Your grossed out that he eats his own nail clippings? DUDE, he licks his weiner and his bum! LOL!

I love that China cabinet! It's very fancy!

I hope your prostate is fine, I'm sure it is though.

Blobby said...

I'm confused. What's wrong w/a butt wand?

And it is the lesson learned w/Georgie? That's right: don't leave his clippings laying around.

Maurice said...

I know it's puerile, but I always chuckle when I see a place called "Le Coq RĂ´ti" or "Le Coq Rapide" -- Roasted Cock or Fast Cock.

GayProf said...

Hmm -- A china cabinet, eh? Seems like somebody is on the path to dishmania. I'm not sayin', I'm just sayin'.

anne marie in philly said...

heh heh heh, you said "cock".

the china cabinet is to DIE for!

Anonymous, too said...

It's not a butt wand; it's an anal probe -- just like the kind once used in those UFOs.

Jim said...

Nice china cabinet! No more throwing things around for Georgie!

Mel said...

My (female) techs refer to that ultrasound as the "dildocam". Unless, perhaps, they want to feed an endoscope up your urethra. :-)

Did they draw any blood with the screening? I'm wondering if they might have run a prostate specific antigen (PSA) test and found borderline levels. Depending on the test and the reference lab, sometimes there's a "grey zone" range that automatically triggers a recommendation for repeat evaluation. Better safe than sorry, of course.

My mother has a similar china cabinet. I can't see having anything of the sort around our house. Aside from the fact that it would stick out like a sore thumb, the cats would shred the hell out of the legs.

CoffeeDog said...

I hope the extra screening turns out to be nothing! Agree, buttcam sounds awful. I had to endure cootercam once, it was humiliating! My BIL just had his prostate removed, they caught his early with PSA. He's fine and there is very little chance for it coming back.

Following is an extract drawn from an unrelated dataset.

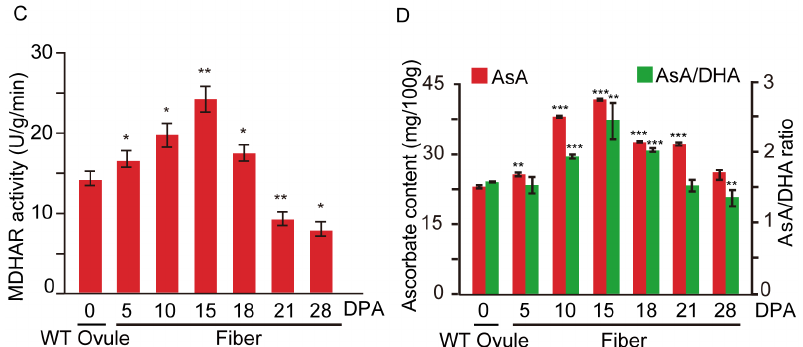
Figure 4. Tissue-specific and fiber-developmental expression analyses of G. hirsutum GhMDHARs . ( A ) Heatmap of expression levels of GhMDHAR genes in different tissues. The fragments per kilobase of exon per million reads mapped (FPKM) values in different tissues including root, stem, leaf, petal, stamen, pistil, ovule and fiber were obtained from the public transcriptomic data released at the website of NCBI and used to generate the heatmap. The colors of blue, yellow, and red indicate the low, moderate and high expression levels respectively. ( B ) qRT-PCR-based heatmap of expression levels of GhMDHAR genes during fiber developmental stages. The 0-DPA ovules and fibers at different stages of 5, 10, 15, 18, 21 and 28 DPA, were collected and used for RNA extract to perform the qRT-PCR assay to analyze the expression levels of GhMDHAR genes. GhUBQ7 gene was utilized as the internal control for normalization. The expression level of 0-DPA ovule was artificially set to 1. The different color scale indicates the gene expression levels with the colors of yellow, orange, and red to present regular, moderate, and high expression abundances respectively. ( C ) MDHAR enzyme activity measurement during fiber development stages. The wild-type 0-DPA ovules and fibers at the stages of 5, 10, 15, 18, 21 and 28 DPA were collected for MDHAR enzyme activity analysis. The value of 0-DPA ovule was utilized as reference for statistical difference analysis through one-way ANOVA, with *, **, and *** to indicate the differences at 0.05, 0.01 and 0.001 levels, respectively. ( D ) AsA content and AsA/DHA ratio determinations during different fiber development stages. The materials of 0-DPA ovule and fibers at different development stages of 5, 10, 15, 18, 21 and 28 DPA were obtained for AsA content determination and AsA/DHA ratio calculation. The value of 0-DPA ovule was used as reference for statistical difference by One-way ANOVA. Asterisks indicate the significant differences, ** p < 0.01, *** p <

My wrod verifcation : sonaref! no lies

Mark My Words said...

The china cabinet is fab. A friend of mine has one just like it wherein he keeps his Bambi figurine collection.

All this talk about osso bucco and coq is getting me hungry.

John Gray said...

that first sentence was FAR TOO MUCH INFORMATION!!!

Birdie said...

Are you getting refined in your old age? You're grossed out by nail clippings? You do remember your toilet tales, right? Well, I do have to agree here. Tell Serge to snip in privacy.

I love a good dry response from the waiter. I have a friend who baits them when ordering "Fa-JYE-tas" (fajitas) without irony. No one says a word.